Казаки думали, что это, пожалуй, дело хорошее, но не знали: богоугодное ли оно дело; а перегудинский поп это им вытолковывал так, что дело выходит не богоугодное. Про то он обещал и донос писать, и написал. Отца Савву звали к архиерею, но отпустили с миром, и он продолжал свое дело: служил и учил и в школе, и дома, и на поле, и в своей малой деревянной церковке. Времени прошло несколько лет. Перегудинский поп, соревнуя отцу Савве, этою порою отстроил каменную церковь не в пример лучше парипсянской и богатый образ достал, от которого людям разные чудеса сказывал, но поп Савва и его чудесам не завидовал, а все вел свое тихое дело по-своему. Он в той же деревянной маленькой церкви молился и божие слово читал, и его маленькая церковка ему с людьми хоть порою тесна была, да зато перегудинскому попу в его каменном храме так было просторно, что он чуть ли не сам-друг с пономарем по всей церкви расхаживал и смотрел, как смело на амвон церковная мышь выбегала и опять под амвон пряталась. И стало это перегудинскому попу, наконец, очень досадно, но он мог лютовать на своего парипсянского соседа, отца Савву, сколько хотел, а вреда ему никакого сделать не мог, потому что нечем ему было под отца Савву подкопаться, да и архиерей стоял за Савву до того, что оправдал его даже в той великой вине, что он переменил настроение казака Оселедца, копа грошей которого пошла не на дзвин, а на школу. Долго перегудинский поп это терпел, довольствуясь только тем, что сочинял на Савву какие-нибудь нескладицы вроде того, что он чародей и его крестная матка была всем известная в молодости гулячка и до сих пор остается ведьмой, потому что никому на духу не кается и не может умереть, ибо в Писании сказано: «не хощет бог смерти грешника», но хочет, чтоб он обратился. А она не обращается, – говеет, а на дух не ходит.

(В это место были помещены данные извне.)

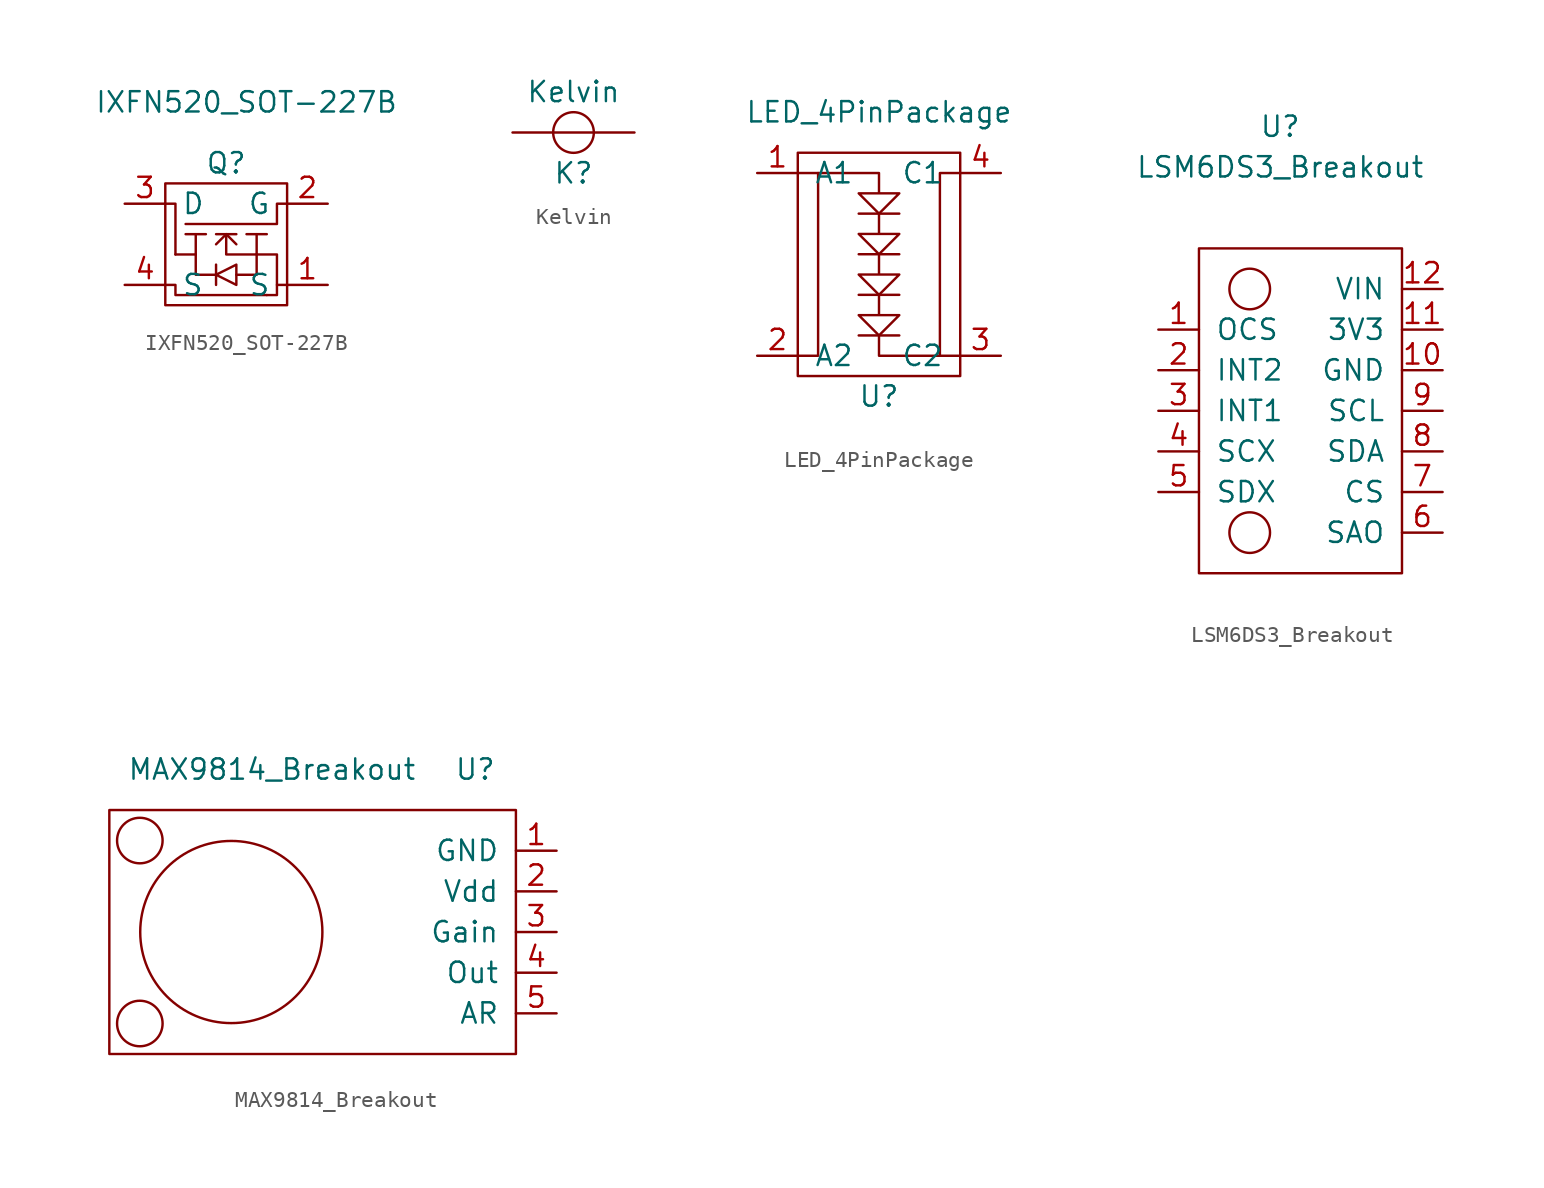
<source format=kicad_sym>
(kicad_symbol_lib
  (version 20211014)
  (generator kicad_symbol_editor)
  (symbol "IXFN520_SOT-227B"
    (pin_names
      (offset 1.016))
    (property "Reference" "Q"
      (at 0 5.08 0)
      (effects (font (size 1.27 1.27))))
    (property "Value" "IXFN520_SOT-227B"
      (at 1.27 8.89 0)
      (effects (font (size 1.27 1.27))))
    (symbol "IXFN520_SOT-227B_0_1"
      (rectangle (start -3.81 3.81) (end 3.81 -3.81) (stroke (width 0) (type default) (color 0 0 0 0)) (fill (type none)))
      (polyline (pts (xy -2.54 0.635) (xy -1.27 0.635)) (stroke (width 0) (type default) (color 0 0 0 0)) (fill (type none)))
      (polyline (pts (xy -1.905 -0.635) (xy -3.175 -0.635)) (stroke (width 0) (type default) (color 0 0 0 0)) (fill (type none)))
      (polyline (pts (xy -1.905 0.635) (xy -1.905 -0.635)) (stroke (width 0) (type default) (color 0 0 0 0)) (fill (type none)))
      (polyline (pts (xy -0.635 -2.54) (xy -0.635 -1.905)) (stroke (width 0) (type default) (color 0 0 0 0)) (fill (type none)))
      (polyline (pts (xy -0.635 0) (xy 0 0.635)) (stroke (width 0) (type default) (color 0 0 0 0)) (fill (type none)))
      (polyline (pts (xy -0.635 0.635) (xy 0.635 0.635)) (stroke (width 0) (type default) (color 0 0 0 0)) (fill (type none)))
      (polyline (pts (xy 0 0.635) (xy 0.635 0)) (stroke (width 0) (type default) (color 0 0 0 0)) (fill (type none)))
      (polyline (pts (xy 1.27 0.635) (xy 2.54 0.635)) (stroke (width 0) (type default) (color 0 0 0 0)) (fill (type none)))
      (polyline (pts (xy -3.81 2.54) (xy -3.175 2.54) (xy -3.175 -0.635)) (stroke (width 0) (type default) (color 0 0 0 0)) (fill (type none)))
      (polyline (pts (xy 0.635 -1.905) (xy 1.905 -1.905) (xy 1.905 -0.635)) (stroke (width 0) (type default) (color 0 0 0 0)) (fill (type none)))
      (polyline (pts (xy 1.905 -0.635) (xy 3.175 -0.635) (xy 3.175 -2.54)) (stroke (width 0) (type default) (color 0 0 0 0)) (fill (type none)))
      (polyline (pts (xy -3.81 -2.54) (xy -3.175 -2.54) (xy -3.175 -3.175) (xy 2.54 -3.175)) (stroke (width 0) (type default) (color 0 0 0 0)) (fill (type none)))
      (polyline (pts (xy -2.54 1.27) (xy 3.175 1.27) (xy 3.175 2.54) (xy 3.81 2.54)) (stroke (width 0) (type default) (color 0 0 0 0)) (fill (type none)))
      (polyline (pts (xy 0 0.635) (xy 0 -0.635) (xy 1.905 -0.635) (xy 1.905 0.635)) (stroke (width 0) (type default) (color 0 0 0 0)) (fill (type none)))
      (polyline (pts (xy 3.81 -2.54) (xy 3.175 -2.54) (xy 3.175 -3.175) (xy 2.54 -3.175)) (stroke (width 0) (type default) (color 0 0 0 0)) (fill (type none)))
      (polyline (pts (xy -1.905 -0.635) (xy -1.905 -1.905) (xy -0.635 -1.905) (xy 0.635 -1.27) (xy 0.635 -2.54) (xy -0.635 -1.905) (xy -0.635 -1.27)) (stroke (width 0) (type default) (color 0 0 0 0)) (fill (type none))))
    (symbol "IXFN520_SOT-227B_1_1"
      (pin bidirectional line (at 6.35 -2.54 180) (length 2.54) (name "S" (effects (font (size 1.27 1.27)))) (number "1" (effects (font (size 1.27 1.27)))))
      (pin input line (at 6.35 2.54 180) (length 2.54) (name "G" (effects (font (size 1.27 1.27)))) (number "2" (effects (font (size 1.27 1.27)))))
      (pin bidirectional line (at -6.35 2.54 0) (length 2.54) (name "D" (effects (font (size 1.27 1.27)))) (number "3" (effects (font (size 1.27 1.27)))))
      (pin bidirectional line (at -6.35 -2.54 0) (length 2.54) (name "S" (effects (font (size 1.27 1.27)))) (number "4" (effects (font (size 1.27 1.27)))))))
  (symbol "Kelvin"
    (pin_names
      (offset 1.016))
    (property "Reference" "K"
      (at 0 -2.54 0)
      (effects (font (size 1.27 1.27))))
    (property "Value" "Kelvin"
      (at 0 2.54 0)
      (effects (font (size 1.27 1.27))))
    (symbol "Kelvin_0_1"
      (polyline (pts (xy -1.27 0) (xy 1.27 0)) (stroke (width 0) (type default) (color 0 0 0 0)) (fill (type none)))
      (circle (center 0 0) (radius 1.27) (stroke (width 0) (type default) (color 0 0 0 0)) (fill (type none))))
    (symbol "Kelvin_1_1"
      (pin bidirectional line (at -3.81 0 0) (length 2.54) (name "~" (effects (font (size 1.27 1.27)))) (number "~" (effects (font (size 1.27 1.27)))))
      (pin bidirectional line (at 3.81 0 180) (length 2.54) (name "~" (effects (font (size 1.27 1.27)))) (number "~" (effects (font (size 1.27 1.27)))))))
  (symbol "LED_4PinPackage"
    (pin_names
      (offset 1.016))
    (property "Reference" "U"
      (at 0 -6.35 0)
      (effects (font (size 1.27 1.27))))
    (property "Value" "LED_4PinPackage"
      (at 0 11.43 0)
      (effects (font (size 1.27 1.27))))
    (symbol "LED_4PinPackage_0_1"
      (rectangle (start -5.08 -5.08) (end 5.08 8.89) (stroke (width 0) (type default) (color 0 0 0 0)) (fill (type none)))
      (polyline (pts (xy -1.27 -2.54) (xy 1.27 -2.54)) (stroke (width 0) (type default) (color 0 0 0 0)) (fill (type none)))
      (polyline (pts (xy -1.27 0) (xy 1.27 0)) (stroke (width 0) (type default) (color 0 0 0 0)) (fill (type none)))
      (polyline (pts (xy -1.27 2.54) (xy 1.27 2.54)) (stroke (width 0) (type default) (color 0 0 0 0)) (fill (type none)))
      (polyline (pts (xy -1.27 5.08) (xy 1.27 5.08)) (stroke (width 0) (type default) (color 0 0 0 0)) (fill (type none)))
      (polyline (pts (xy -5.08 -3.81) (xy -3.81 -3.81) (xy -3.81 7.62)) (stroke (width 0) (type default) (color 0 0 0 0)) (fill (type none)))
      (polyline (pts (xy 0 -2.54) (xy 0 -3.81) (xy 5.08 -3.81)) (stroke (width 0) (type default) (color 0 0 0 0)) (fill (type none)))
      (polyline (pts (xy 3.81 -3.81) (xy 3.81 7.62) (xy 5.08 7.62)) (stroke (width 0) (type default) (color 0 0 0 0)) (fill (type none)))
      (polyline (pts (xy 0 0) (xy 0 -1.27) (xy -1.27 -1.27) (xy 0 -2.54) (xy 1.27 -1.27) (xy 0 -1.27)) (stroke (width 0) (type default) (color 0 0 0 0)) (fill (type none)))
      (polyline (pts (xy 0 2.54) (xy 0 1.27) (xy -1.27 1.27) (xy 0 0) (xy 1.27 1.27) (xy 0 1.27)) (stroke (width 0) (type default) (color 0 0 0 0)) (fill (type none)))
      (polyline (pts (xy 0 5.08) (xy 0 3.81) (xy -1.27 3.81) (xy 0 2.54) (xy 1.27 3.81) (xy 0 3.81)) (stroke (width 0) (type default) (color 0 0 0 0)) (fill (type none)))
      (polyline (pts (xy -5.08 7.62) (xy 0 7.62) (xy 0 6.35) (xy -1.27 6.35) (xy 0 5.08) (xy 1.27 6.35) (xy 0 6.35)) (stroke (width 0) (type default) (color 0 0 0 0)) (fill (type none))))
    (symbol "LED_4PinPackage_1_1"
      (pin input line (at -7.62 7.62 0) (length 2.54) (name "A1" (effects (font (size 1.27 1.27)))) (number "1" (effects (font (size 1.27 1.27)))))
      (pin input line (at -7.62 -3.81 0) (length 2.54) (name "A2" (effects (font (size 1.27 1.27)))) (number "2" (effects (font (size 1.27 1.27)))))
      (pin input line (at 7.62 -3.81 180) (length 2.54) (name "C2" (effects (font (size 1.27 1.27)))) (number "3" (effects (font (size 1.27 1.27)))))
      (pin input line (at 7.62 7.62 180) (length 2.54) (name "C1" (effects (font (size 1.27 1.27)))) (number "4" (effects (font (size 1.27 1.27)))))))
  (symbol "LSM6DS3_Breakout"
    (pin_names
      (offset 1.016))
    (property "Reference" "U"
      (at 2.54 22.86 0)
      (effects (font (size 1.27 1.27))))
    (property "Value" "LSM6DS3_Breakout"
      (at 2.54 20.32 0)
      (effects (font (size 1.27 1.27))))
    (symbol "LSM6DS3_Breakout_0_1"
      (rectangle (start -2.54 15.24) (end 10.16 -5.08) (stroke (width 0) (type default) (color 0 0 0 0)) (fill (type none)))
      (circle (center 0.635 -2.54) (radius 1.27) (stroke (width 0) (type default) (color 0 0 0 0)) (fill (type none)))
      (circle (center 0.635 12.7) (radius 1.27) (stroke (width 0) (type default) (color 0 0 0 0)) (fill (type none))))
    (symbol "LSM6DS3_Breakout_1_1"
      (pin input line (at -5.08 10.16 0) (length 2.54) (name "OCS" (effects (font (size 1.27 1.27)))) (number "1" (effects (font (size 1.27 1.27)))))
      (pin input line (at 12.7 7.62 180) (length 2.54) (name "GND" (effects (font (size 1.27 1.27)))) (number "10" (effects (font (size 1.27 1.27)))))
      (pin input line (at 12.7 10.16 180) (length 2.54) (name "3V3" (effects (font (size 1.27 1.27)))) (number "11" (effects (font (size 1.27 1.27)))))
      (pin input line (at 12.7 12.7 180) (length 2.54) (name "VIN" (effects (font (size 1.27 1.27)))) (number "12" (effects (font (size 1.27 1.27)))))
      (pin input line (at -5.08 7.62 0) (length 2.54) (name "INT2" (effects (font (size 1.27 1.27)))) (number "2" (effects (font (size 1.27 1.27)))))
      (pin input line (at -5.08 5.08 0) (length 2.54) (name "INT1" (effects (font (size 1.27 1.27)))) (number "3" (effects (font (size 1.27 1.27)))))
      (pin input line (at -5.08 2.54 0) (length 2.54) (name "SCX" (effects (font (size 1.27 1.27)))) (number "4" (effects (font (size 1.27 1.27)))))
      (pin input line (at -5.08 0 0) (length 2.54) (name "SDX" (effects (font (size 1.27 1.27)))) (number "5" (effects (font (size 1.27 1.27)))))
      (pin input line (at 12.7 -2.54 180) (length 2.54) (name "SAO" (effects (font (size 1.27 1.27)))) (number "6" (effects (font (size 1.27 1.27)))))
      (pin input line (at 12.7 0 180) (length 2.54) (name "CS" (effects (font (size 1.27 1.27)))) (number "7" (effects (font (size 1.27 1.27)))))
      (pin input line (at 12.7 2.54 180) (length 2.54) (name "SDA" (effects (font (size 1.27 1.27)))) (number "8" (effects (font (size 1.27 1.27)))))
      (pin input line (at 12.7 5.08 180) (length 2.54) (name "SCL" (effects (font (size 1.27 1.27)))) (number "9" (effects (font (size 1.27 1.27)))))))
  (symbol "MAX9814_Breakout"
    (pin_names
      (offset 1.016))
    (property "Reference" "U"
      (at 10.16 10.16 0)
      (effects (font (size 1.27 1.27))))
    (property "Value" "MAX9814_Breakout"
      (at -2.54 10.16 0)
      (effects (font (size 1.27 1.27))))
    (symbol "MAX9814_Breakout_0_1"
      (circle (center -10.795 -5.715) (radius 1.422) (stroke (width 0) (type default) (color 0 0 0 0)) (fill (type none)))
      (circle (center -5.08 0) (radius 5.69) (stroke (width 0) (type default) (color 0 0 0 0)) (fill (type none)))
      (rectangle (start 12.7 7.62) (end -12.7 -7.62) (stroke (width 0) (type default) (color 0 0 0 0)) (fill (type none))))
    (symbol "MAX9814_Breakout_1_1"
      (circle (center -10.795 5.715) (radius 1.422) (stroke (width 0) (type default) (color 0 0 0 0)) (fill (type none)))
      (pin input line (at 15.24 5.08 180) (length 2.54) (name "GND" (effects (font (size 1.27 1.27)))) (number "1" (effects (font (size 1.27 1.27)))))
      (pin input line (at 15.24 2.54 180) (length 2.54) (name "Vdd" (effects (font (size 1.27 1.27)))) (number "2" (effects (font (size 1.27 1.27)))))
      (pin input line (at 15.24 0 180) (length 2.54) (name "Gain" (effects (font (size 1.27 1.27)))) (number "3" (effects (font (size 1.27 1.27)))))
      (pin input line (at 15.24 -2.54 180) (length 2.54) (name "Out" (effects (font (size 1.27 1.27)))) (number "4" (effects (font (size 1.27 1.27)))))
      (pin input line (at 15.24 -5.08 180) (length 2.54) (name "AR" (effects (font (size 1.27 1.27)))) (number "5" (effects (font (size 1.27 1.27))))))))
</source>
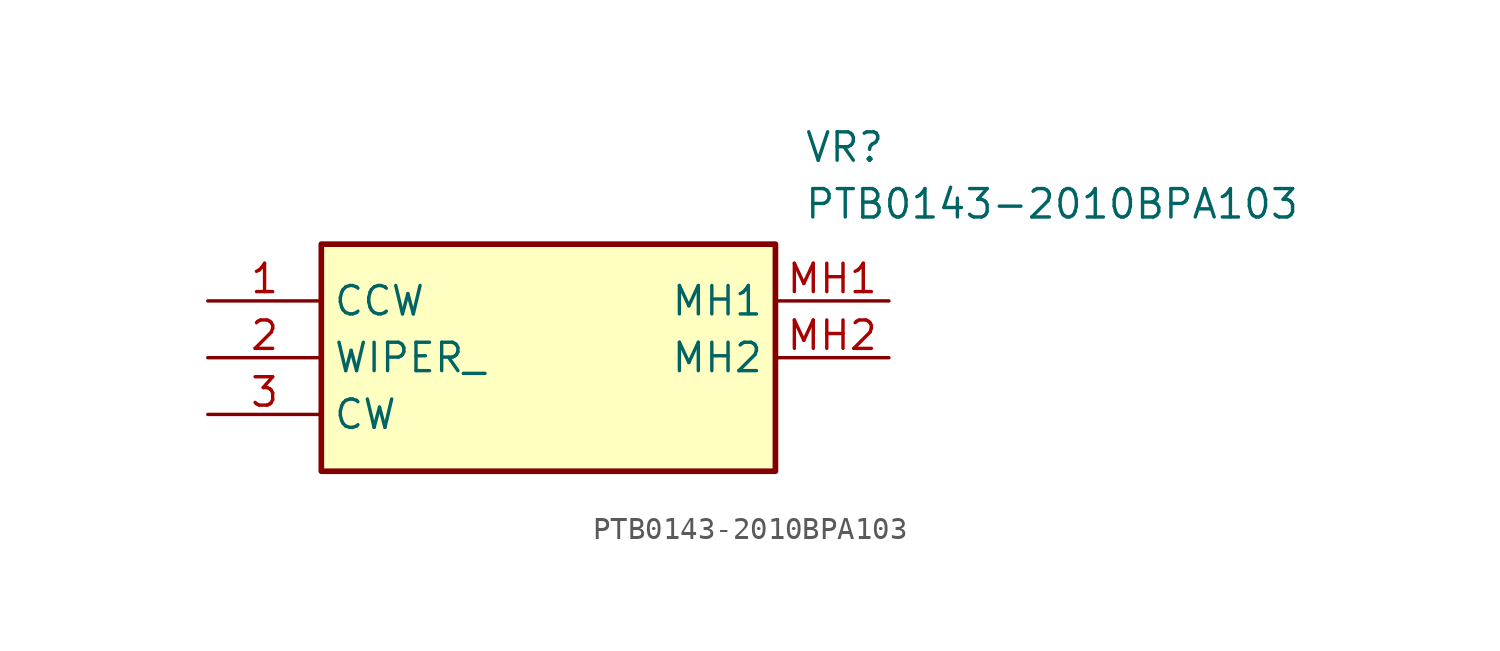
<source format=kicad_sym>
(kicad_symbol_lib
  (version 20241209)
  (generator "kicad_symbol_editor")
  (generator_version "9.0")
  (symbol "PTB0143-2010BPA103"
    (property "Reference" "VR"
      (at 26.67 7.62 0)
      (effects (font (size 1.27 1.27)) (justify left top)))
    (property "Value" "PTB0143-2010BPA103"
      (at 26.67 5.08 0)
      (effects (font (size 1.27 1.27)) (justify left top)))
    (symbol "PTB0143-2010BPA103_1_1"
      (rectangle (start 5.08 2.54) (end 25.4 -7.62) (stroke (width 0.254) (type default)) (fill (type background)))
      (pin passive line (at 0 0 0) (length 5.08) (name "CCW" (effects (font (size 1.27 1.27)))) (number "1" (effects (font (size 1.27 1.27)))))
      (pin passive line (at 0 -2.54 0) (length 5.08) (name "WIPER_" (effects (font (size 1.27 1.27)))) (number "2" (effects (font (size 1.27 1.27)))))
      (pin passive line (at 0 -5.08 0) (length 5.08) (name "CW" (effects (font (size 1.27 1.27)))) (number "3" (effects (font (size 1.27 1.27)))))
      (pin passive line (at 30.48 0 180) (length 5.08) (name "MH1" (effects (font (size 1.27 1.27)))) (number "MH1" (effects (font (size 1.27 1.27)))))
      (pin passive line (at 30.48 -2.54 180) (length 5.08) (name "MH2" (effects (font (size 1.27 1.27)))) (number "MH2" (effects (font (size 1.27 1.27))))))))
</source>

Это таки и была правда: старая Керасивна, давно оставившая все свои слабости, хоть и жила честно и богобоязненно, но к исповеди не ходила. Нy и возродились опять толки, что она ведьма и что, может быть, и вправду пан-отец Савва хорош «за ее помогой».
Стал такой говор, а тут к делу подоспел другой пустой случай: стало у коров молоко пропадать… Кто этому мог быть виноват, как не ведьма; а кто еще бтльшая ведьма, как не старая Керасивна, которая, всем известно, на целое село мару напускала, мужа чертом оборачивала и теперь пережила на селе всех своих сверстников и ровесников и все живет и ни исповедоваться, ни умирать не хочет.